India’s Magsaysay award winner says ‘democracy is in danger’

Updated 07 October 2019

India’s Magsaysay award winner says ‘democracy is in danger’

  • Kumar is pained by the decline of independent institutions that have upheld the flags of democracy for more than seven decades

NEW DELHI: Ravish Kumar is nervous about the “danger that Indian democracy is facing today” and how “a systematic attempt is being made by the ruling establishment in Delhi to suppress all the dissenting voices in the country.

“Journalism prepares you to face the unknown everyday, so I was not really surprised when I got the call from the (Magsaysay) award committee,” Kumar said.

“The problem was that I was asked to keep it a secret until they had made a public announcement. It was painful to keep quiet for almost a month,” he told Arab News with a smile.

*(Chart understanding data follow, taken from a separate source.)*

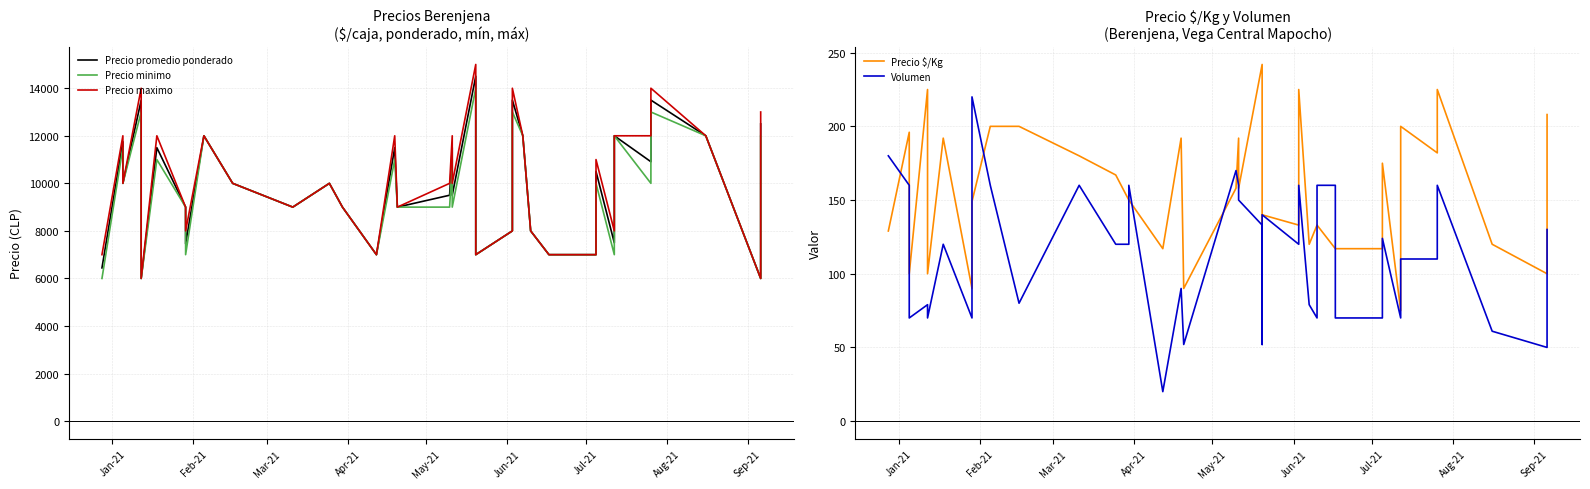

List the series in order of their peak value, highest first.

Precio maximo, Precio promedio ponderado, Precio minimo, Precio $/Kg, Volumen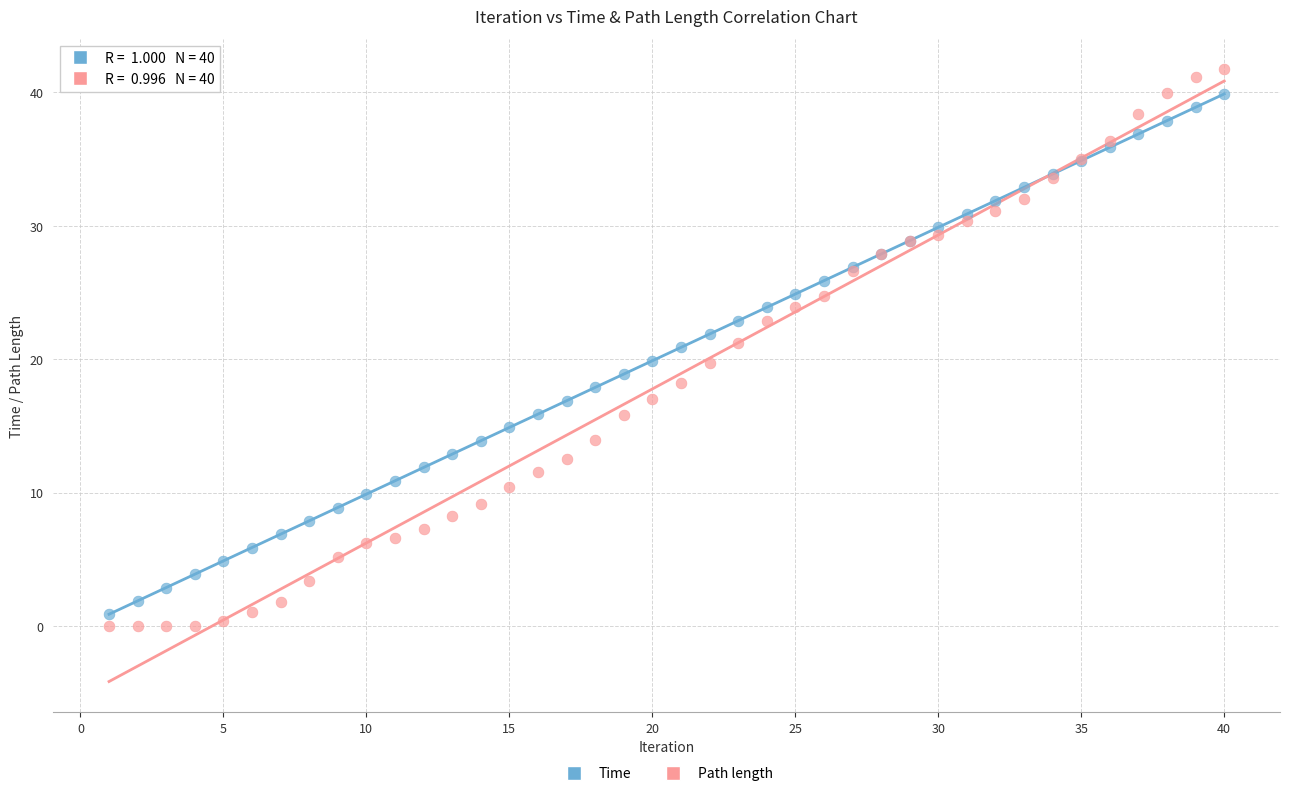

Which series has the largest Y range (max minus min)?

Path length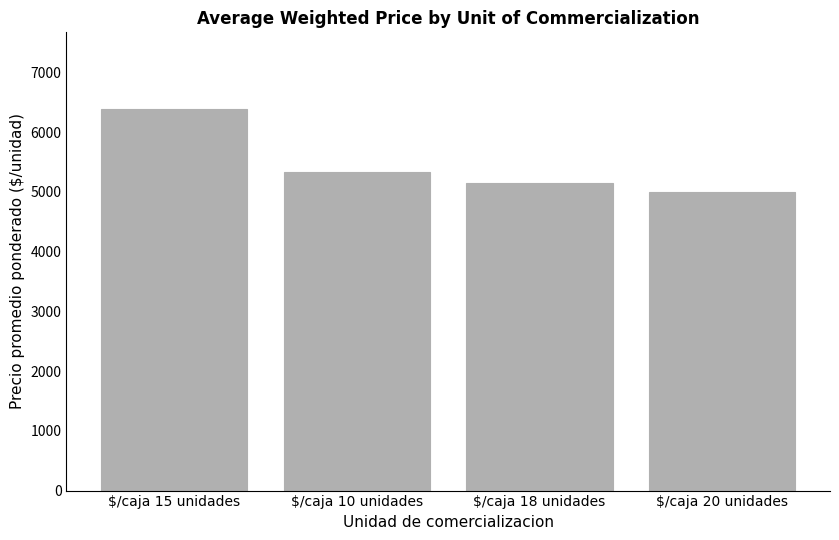

The value at $/caja 10 unidades is 2925. True or false?

False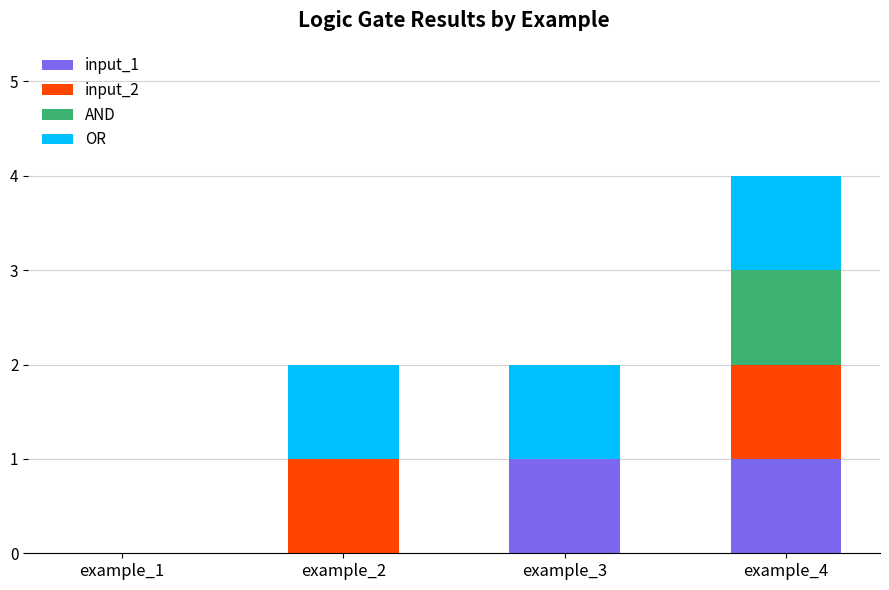

At which category is the sum across all series the highest?

example_4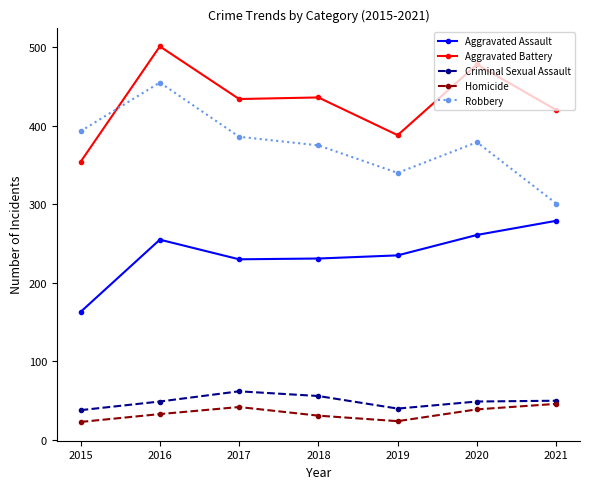

Does the chart have visible grid lines?

No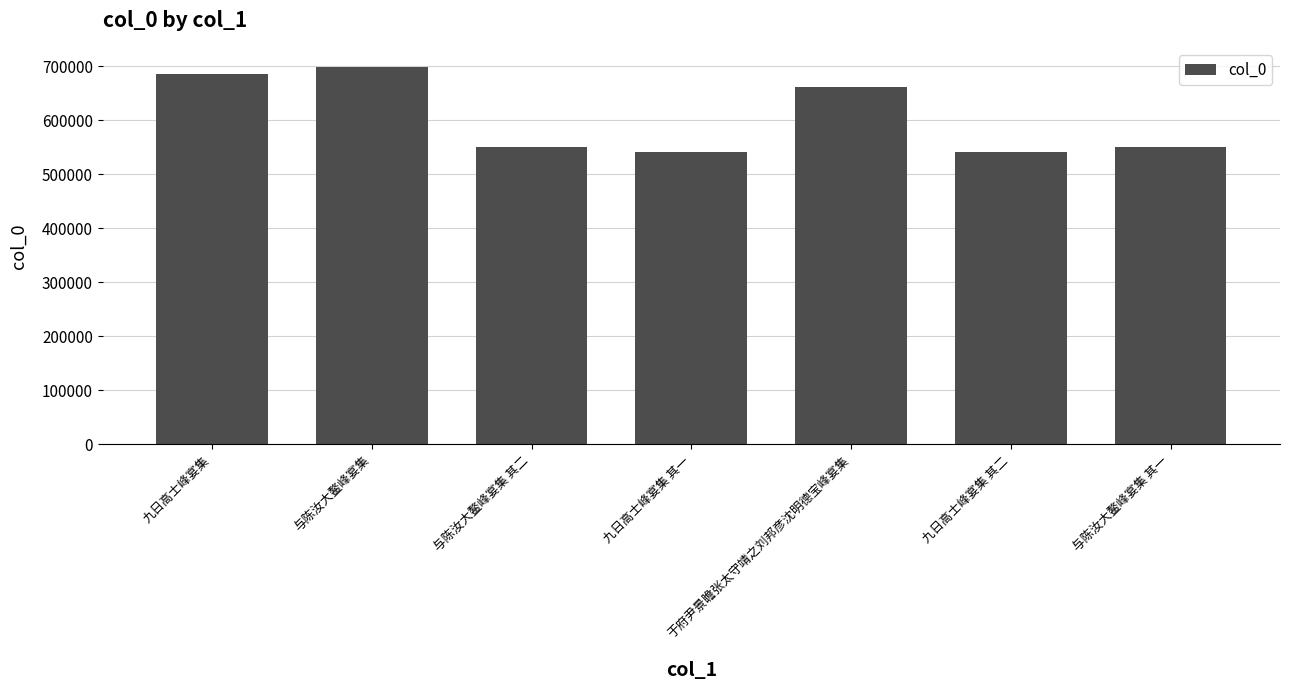

True or false: the data shows 938684 at 与陈汝大鳌峰宴集 其二.

False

“When the news became public, I realized what I had been bestowed with. I feel the award is a vindication of trust in good journalism. People felt as if the award had been bestowed on them,” he added.

It is this concern for democracy and its institutions that earned Kumar the prestigious Magsaysay award for 2019.

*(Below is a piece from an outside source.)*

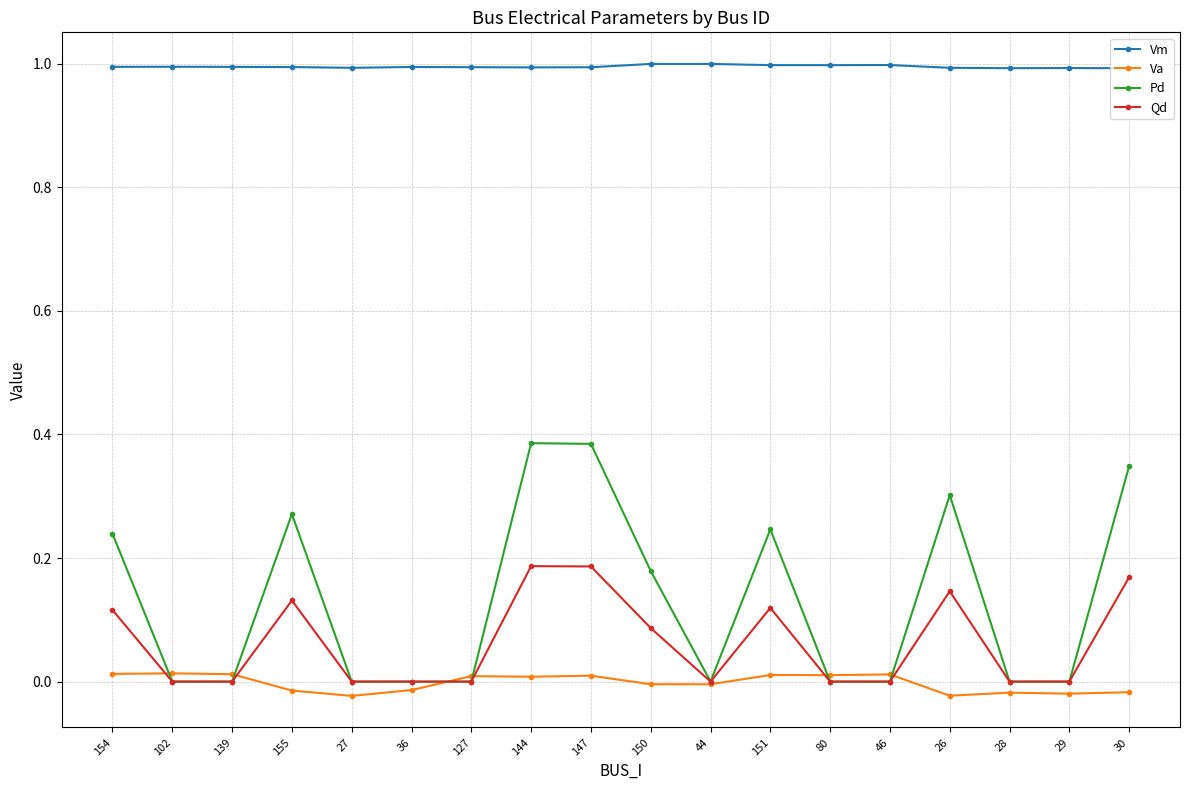

What is the average value of the Vm series?

1.0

Instituted in 1957, it is awarded every year by the Philippine government in memory of its former president Ramon Magsaysay for “integrity in governance, courageous service to the people and pragmatic idealism within a democratic society.”

Kumar, who works as a managing editor of India’s leading bilingual TV channel, NDTV, has created a niche for himself in the world of journalism with his daily primetime show, which draws huge audiences from across India. 

At a time when most mainstream TV channels and newspapers have stopped questioning the government and challenging its narrative, Kumar’s reporting takes a critical approach to the lawmakers.

For this constant critique of the ruling Bhartiya Janata Party (BJP), the government does not send any of its spokespersons on his show or the channel.

He laments that a large section of the Indian media has become “an extended arm of the government and the mouthpiece of the establishment.”

For his outspoken attitude, Kumar and his family have received threats from “people who are subsidized by the ruling party.”

“I don’t have any hope for the media. It is dead in the country. Just a few are holding the placard of fearless journalism,” he said, adding that “the death of independent media has affected true reporting from Jammu and Kashmir.

“The situation in the region is so bad that after the abrogation of its special status, even the significant moderate voices in India have been pushed to the militant camps,” he said.

Describing the government’s policy on Kashmir as “brazen,” he questioned the “audacity of the government to hold local body elections in the valley when there is a complete lockdown.

Kumar is pained by the decline of independent institutions that have upheld the flags of democracy for more than seven decades, adding that he was aghast at the Supreme Court’s silence on the abrogation.

“Why is it taking so long for the apex court to intervene on the issue of the internet lockdown in the Kashmir valley? Can you imagine the American Supreme Court behaving the way the Indian judiciary is acting on such a crucial issue?” He asked.

He said that the decline of independent institutions such as the media, judiciary and election commission is gradually creating a democratic imbalance.

Kumar understands the award has given an extra responsibility on him and that he felt “burdened with expectations.” So great are those expectations, he has not ruled out entering politics.

“Politics is a good thing. I tell everyone to join politics,” he said, adding that his current responsibility is to “warn people about the danger that is lurking in Indian society.”